BRANDED: Severe drought threatens America's farmers & food supply
Severe drought threatens America's farmers & food supply
By Rep. David Valadao (CA-21)
I’m proud to represent the farmers that feed the world. With less than one percent of our country’s farmland, the Central Valley supplies a quarter of our Nation’s food. Our well-deserved reputation as America’s breadbasket comes from the help of nature, and a whole lot of hard work and skill from our farmers, ranchers, and producers.
But without water, we can’t grow our nation’s food at all.
The severe drought throughout the American West has been negatively impacting my constituents and local community for years. In the Central Valley, our farmers have had to turn to pumping groundwater to protect their high value crops. Towns have been forced to pump more and more groundwater to meet their community’s needs. Burdensome environmental overregulation has restricted available water and prevented aquifers from replenishing their supply.

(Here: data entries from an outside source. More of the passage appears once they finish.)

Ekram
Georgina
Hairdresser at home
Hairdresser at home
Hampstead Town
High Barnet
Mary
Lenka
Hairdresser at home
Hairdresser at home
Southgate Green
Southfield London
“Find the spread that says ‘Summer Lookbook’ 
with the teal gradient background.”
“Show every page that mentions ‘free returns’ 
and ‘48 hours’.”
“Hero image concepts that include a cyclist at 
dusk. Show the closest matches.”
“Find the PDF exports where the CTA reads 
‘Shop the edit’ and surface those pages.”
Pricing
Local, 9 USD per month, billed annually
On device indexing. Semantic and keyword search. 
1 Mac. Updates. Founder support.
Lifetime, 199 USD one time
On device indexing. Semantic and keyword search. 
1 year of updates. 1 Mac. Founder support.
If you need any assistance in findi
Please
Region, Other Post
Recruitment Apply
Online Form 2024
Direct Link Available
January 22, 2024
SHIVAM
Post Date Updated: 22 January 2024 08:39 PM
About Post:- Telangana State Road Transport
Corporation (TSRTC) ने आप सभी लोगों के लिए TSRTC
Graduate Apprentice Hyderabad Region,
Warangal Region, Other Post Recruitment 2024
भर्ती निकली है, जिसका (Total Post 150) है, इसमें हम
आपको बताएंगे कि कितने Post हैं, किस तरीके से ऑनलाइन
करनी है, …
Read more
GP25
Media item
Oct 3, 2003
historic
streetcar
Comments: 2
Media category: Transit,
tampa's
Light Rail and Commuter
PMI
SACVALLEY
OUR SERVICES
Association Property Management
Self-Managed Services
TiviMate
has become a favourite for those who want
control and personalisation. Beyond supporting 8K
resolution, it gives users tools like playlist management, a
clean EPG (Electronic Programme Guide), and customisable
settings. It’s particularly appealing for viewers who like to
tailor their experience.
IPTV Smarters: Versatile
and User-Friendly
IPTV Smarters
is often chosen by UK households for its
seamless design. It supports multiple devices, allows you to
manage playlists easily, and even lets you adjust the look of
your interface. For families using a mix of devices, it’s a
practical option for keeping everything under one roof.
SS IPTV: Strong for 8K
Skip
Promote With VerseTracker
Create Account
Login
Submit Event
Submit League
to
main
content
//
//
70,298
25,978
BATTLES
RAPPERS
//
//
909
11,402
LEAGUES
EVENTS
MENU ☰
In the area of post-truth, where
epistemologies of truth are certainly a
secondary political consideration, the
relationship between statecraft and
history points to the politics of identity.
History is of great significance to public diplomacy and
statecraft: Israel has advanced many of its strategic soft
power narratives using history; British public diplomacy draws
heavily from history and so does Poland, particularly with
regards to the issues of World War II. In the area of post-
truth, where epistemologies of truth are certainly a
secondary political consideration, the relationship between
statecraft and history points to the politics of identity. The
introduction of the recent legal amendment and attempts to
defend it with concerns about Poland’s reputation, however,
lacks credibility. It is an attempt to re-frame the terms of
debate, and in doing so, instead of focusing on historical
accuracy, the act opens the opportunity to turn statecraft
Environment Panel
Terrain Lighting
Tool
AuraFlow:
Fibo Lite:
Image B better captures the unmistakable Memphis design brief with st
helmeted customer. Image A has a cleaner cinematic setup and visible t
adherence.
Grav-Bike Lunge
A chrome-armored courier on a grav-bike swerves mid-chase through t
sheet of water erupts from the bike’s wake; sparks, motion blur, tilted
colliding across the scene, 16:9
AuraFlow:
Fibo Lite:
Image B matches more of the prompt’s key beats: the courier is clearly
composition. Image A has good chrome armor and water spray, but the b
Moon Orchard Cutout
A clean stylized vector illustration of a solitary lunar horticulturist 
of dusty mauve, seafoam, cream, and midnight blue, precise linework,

As a lifelong dairy farmer, I have experienced firsthand the challenges and frustrations surrounding the drought.
We can’t make it rain, and we can’t produce water. We have to work with the water we already have and apply commonsense solutions to make this water available to the communities doing everything possible to survive these conditions. I worked with republicans and democrats to get the Water Infrastructure Improvements for the Nation (WIIN) Act signed into law in 2016. This bill increased operational flexibility for the Central Valley Project and State Water Project, and authorized millions of dollars for important water infrastructure projects.
The WIIN Act was critical in combating this detrimental drought to ensure families in rural communities and our farms in the Central Valley have access to clean, reliable water. The authorities under the WIIN Act expired in 2021, and I’ve introduced legislation that would renew the storage and operations provisions of Subtitle J and extend the authorization of appropriations for water storage projects. We need to pass this bill to provide relief for our agricultural producers, rural communities, and everyone feeling the impacts of the drought.
If we don’t work together in a bipartisan manner, and all look for ways to alleviate the consequences of this disaster, our entire country, not just those immediately impacted by drought conditions, will feel the consequences. Food prices are at a record high, and people are struggling to put food on the table. The ongoing war in Ukraine is destabilizing worldwide agricultural commodity production. Experts are warning about the very real possibility of a global food shortage. Now more than ever, we need to do everything in our power to support our domestic farmers, ranchers, and producers to provide much needed stability to our global food supply.
Making sure our agriculture producers have access to safe, clean, and reliable water is critical. The impact of the Western drought will be felt nationwide if we don’t fix the complex and contradictory laws, court decisions, and regulations and improve water storage infrastructure to bring more water to the people who grow our nation’s food.
The livelihoods of my constituents and our global food supply depend on it.